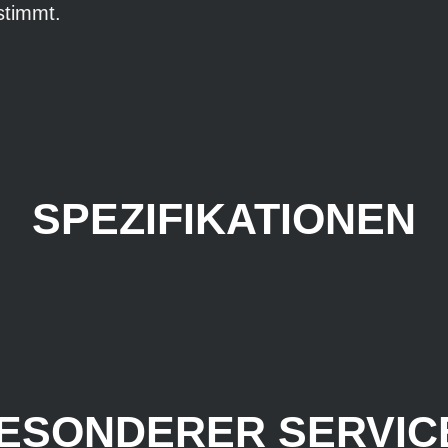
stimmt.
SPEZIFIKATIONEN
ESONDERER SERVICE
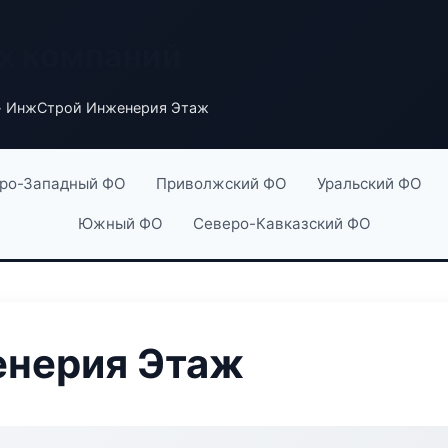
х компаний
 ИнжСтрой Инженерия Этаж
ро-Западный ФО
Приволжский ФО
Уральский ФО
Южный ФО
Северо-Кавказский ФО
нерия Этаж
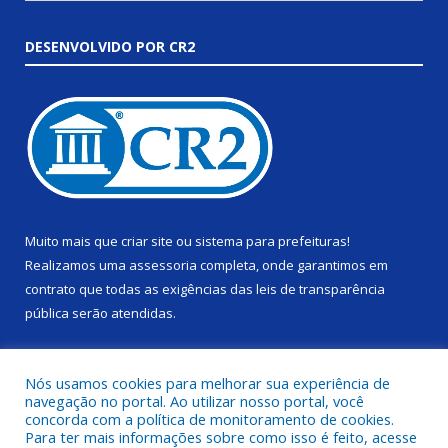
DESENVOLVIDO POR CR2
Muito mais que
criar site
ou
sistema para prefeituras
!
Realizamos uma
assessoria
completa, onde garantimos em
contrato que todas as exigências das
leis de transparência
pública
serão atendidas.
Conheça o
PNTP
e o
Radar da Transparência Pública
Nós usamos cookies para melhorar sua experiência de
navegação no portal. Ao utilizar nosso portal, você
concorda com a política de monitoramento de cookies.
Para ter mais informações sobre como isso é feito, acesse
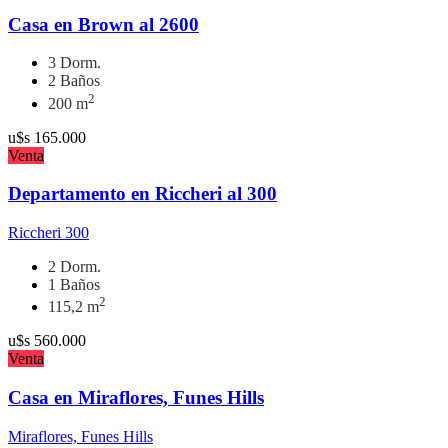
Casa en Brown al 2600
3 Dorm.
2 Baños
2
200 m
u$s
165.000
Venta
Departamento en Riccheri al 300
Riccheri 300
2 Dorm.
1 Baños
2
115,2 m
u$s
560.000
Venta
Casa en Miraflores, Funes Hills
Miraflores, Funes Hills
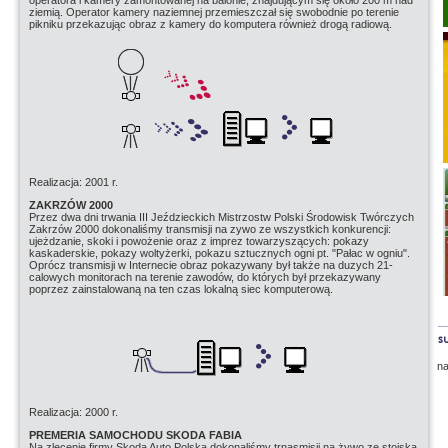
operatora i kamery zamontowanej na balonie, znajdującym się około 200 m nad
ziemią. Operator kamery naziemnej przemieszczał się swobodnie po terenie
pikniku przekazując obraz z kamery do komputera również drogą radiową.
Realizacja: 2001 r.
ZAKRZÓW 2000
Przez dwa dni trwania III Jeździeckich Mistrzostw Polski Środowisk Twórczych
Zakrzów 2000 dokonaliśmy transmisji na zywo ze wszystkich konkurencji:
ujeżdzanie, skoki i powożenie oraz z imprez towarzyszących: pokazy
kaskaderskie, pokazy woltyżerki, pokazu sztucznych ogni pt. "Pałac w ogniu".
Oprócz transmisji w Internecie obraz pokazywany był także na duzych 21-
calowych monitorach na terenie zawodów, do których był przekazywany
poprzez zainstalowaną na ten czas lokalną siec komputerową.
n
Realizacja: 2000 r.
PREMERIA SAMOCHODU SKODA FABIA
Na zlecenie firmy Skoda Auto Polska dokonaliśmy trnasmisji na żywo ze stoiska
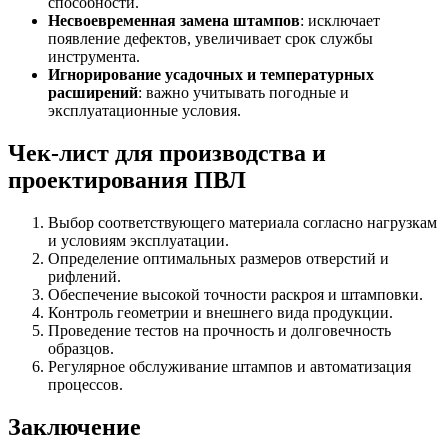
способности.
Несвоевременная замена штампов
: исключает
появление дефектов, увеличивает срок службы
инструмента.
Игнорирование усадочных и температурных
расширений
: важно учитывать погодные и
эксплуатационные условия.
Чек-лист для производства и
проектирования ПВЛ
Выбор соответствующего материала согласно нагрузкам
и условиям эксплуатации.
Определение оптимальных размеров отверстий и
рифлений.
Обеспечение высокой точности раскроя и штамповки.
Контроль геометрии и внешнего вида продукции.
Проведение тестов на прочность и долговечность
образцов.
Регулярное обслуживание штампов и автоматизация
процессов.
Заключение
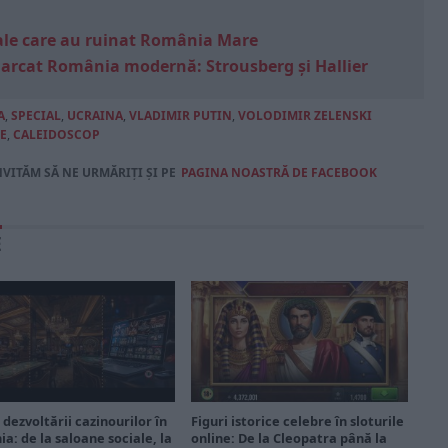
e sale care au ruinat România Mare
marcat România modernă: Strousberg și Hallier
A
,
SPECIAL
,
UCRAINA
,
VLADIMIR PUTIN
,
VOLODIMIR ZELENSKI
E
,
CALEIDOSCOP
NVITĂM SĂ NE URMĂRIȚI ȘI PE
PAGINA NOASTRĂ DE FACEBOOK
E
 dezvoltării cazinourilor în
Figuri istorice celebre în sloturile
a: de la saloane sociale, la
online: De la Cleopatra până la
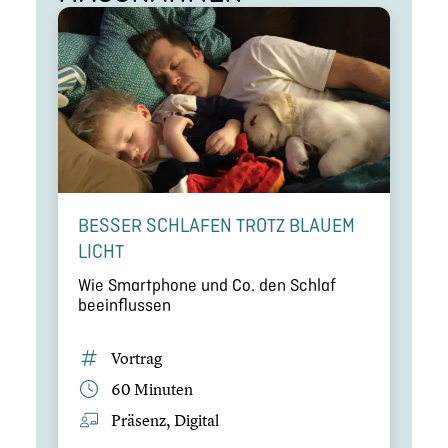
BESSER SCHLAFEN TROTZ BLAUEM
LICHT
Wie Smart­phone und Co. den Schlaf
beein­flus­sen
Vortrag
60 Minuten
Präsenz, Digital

---

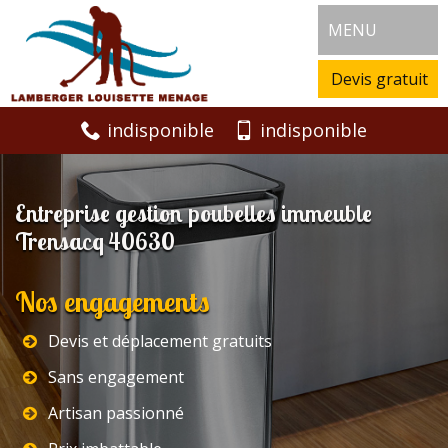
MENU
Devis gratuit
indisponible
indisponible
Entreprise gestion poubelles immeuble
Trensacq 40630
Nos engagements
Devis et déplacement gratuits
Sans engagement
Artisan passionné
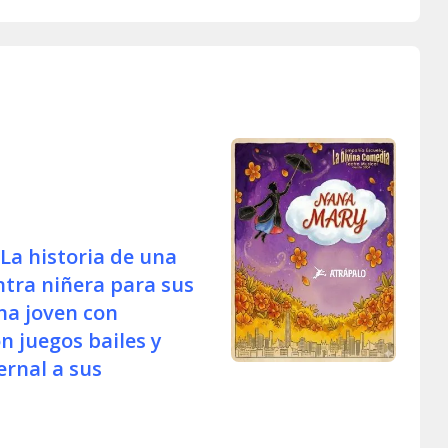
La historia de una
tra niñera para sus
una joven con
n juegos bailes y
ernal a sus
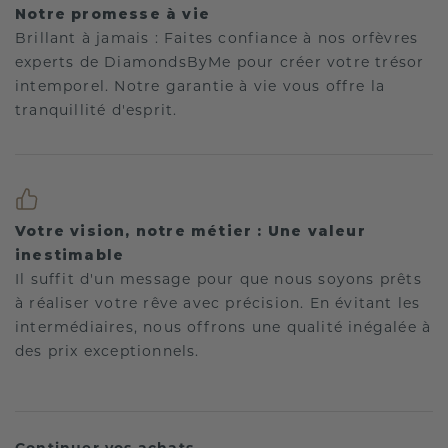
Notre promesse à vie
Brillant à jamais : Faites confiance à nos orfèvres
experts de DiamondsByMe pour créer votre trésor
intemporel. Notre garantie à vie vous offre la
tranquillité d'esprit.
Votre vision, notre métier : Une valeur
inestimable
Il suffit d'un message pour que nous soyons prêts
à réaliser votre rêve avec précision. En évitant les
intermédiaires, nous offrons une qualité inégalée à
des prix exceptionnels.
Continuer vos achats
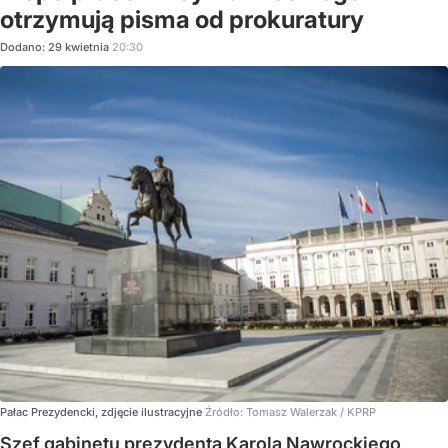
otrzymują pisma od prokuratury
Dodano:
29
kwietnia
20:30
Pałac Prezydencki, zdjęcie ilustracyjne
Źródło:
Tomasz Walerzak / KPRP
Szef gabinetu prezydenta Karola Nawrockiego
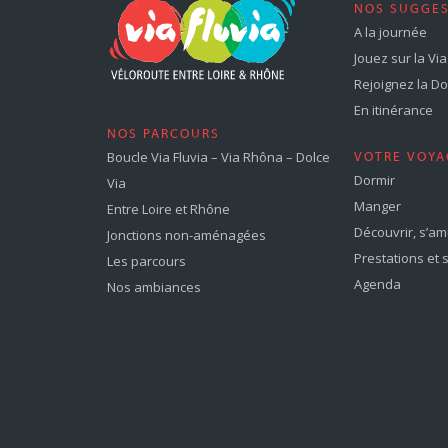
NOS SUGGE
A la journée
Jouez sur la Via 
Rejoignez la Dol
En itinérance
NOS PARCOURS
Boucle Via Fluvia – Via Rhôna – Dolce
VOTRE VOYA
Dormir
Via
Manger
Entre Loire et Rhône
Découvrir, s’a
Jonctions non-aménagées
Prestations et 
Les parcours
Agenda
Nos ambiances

...

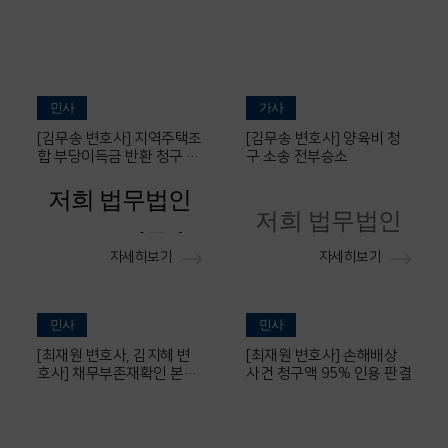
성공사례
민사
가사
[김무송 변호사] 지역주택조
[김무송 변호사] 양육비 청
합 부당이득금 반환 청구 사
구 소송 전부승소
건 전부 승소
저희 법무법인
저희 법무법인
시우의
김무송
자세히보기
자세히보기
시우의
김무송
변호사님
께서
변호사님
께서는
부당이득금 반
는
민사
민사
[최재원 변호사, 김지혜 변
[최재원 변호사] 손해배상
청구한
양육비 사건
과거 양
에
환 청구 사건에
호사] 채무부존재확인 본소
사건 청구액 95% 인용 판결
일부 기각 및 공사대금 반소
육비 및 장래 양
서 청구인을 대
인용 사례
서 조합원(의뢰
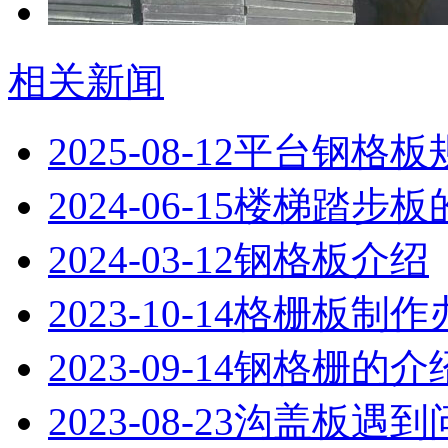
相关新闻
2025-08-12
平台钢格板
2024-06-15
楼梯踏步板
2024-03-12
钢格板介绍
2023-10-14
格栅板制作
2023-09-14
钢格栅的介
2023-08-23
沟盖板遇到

What to produce:
Return, word for word, the lines above starting at the one containing "Notre promesse à vie" and ending at the one containing "à réaliser votre".

Reply to the exercise:
Notre promesse à vie
Brillant à jamais : Faites confiance à nos orfèvres
experts de DiamondsByMe pour créer votre trésor
intemporel. Notre garantie à vie vous offre la
tranquillité d'esprit.
Votre vision, notre métier : Une valeur
inestimable
Il suffit d'un message pour que nous soyons prêts
à réaliser votre rêve avec précision. En évitant les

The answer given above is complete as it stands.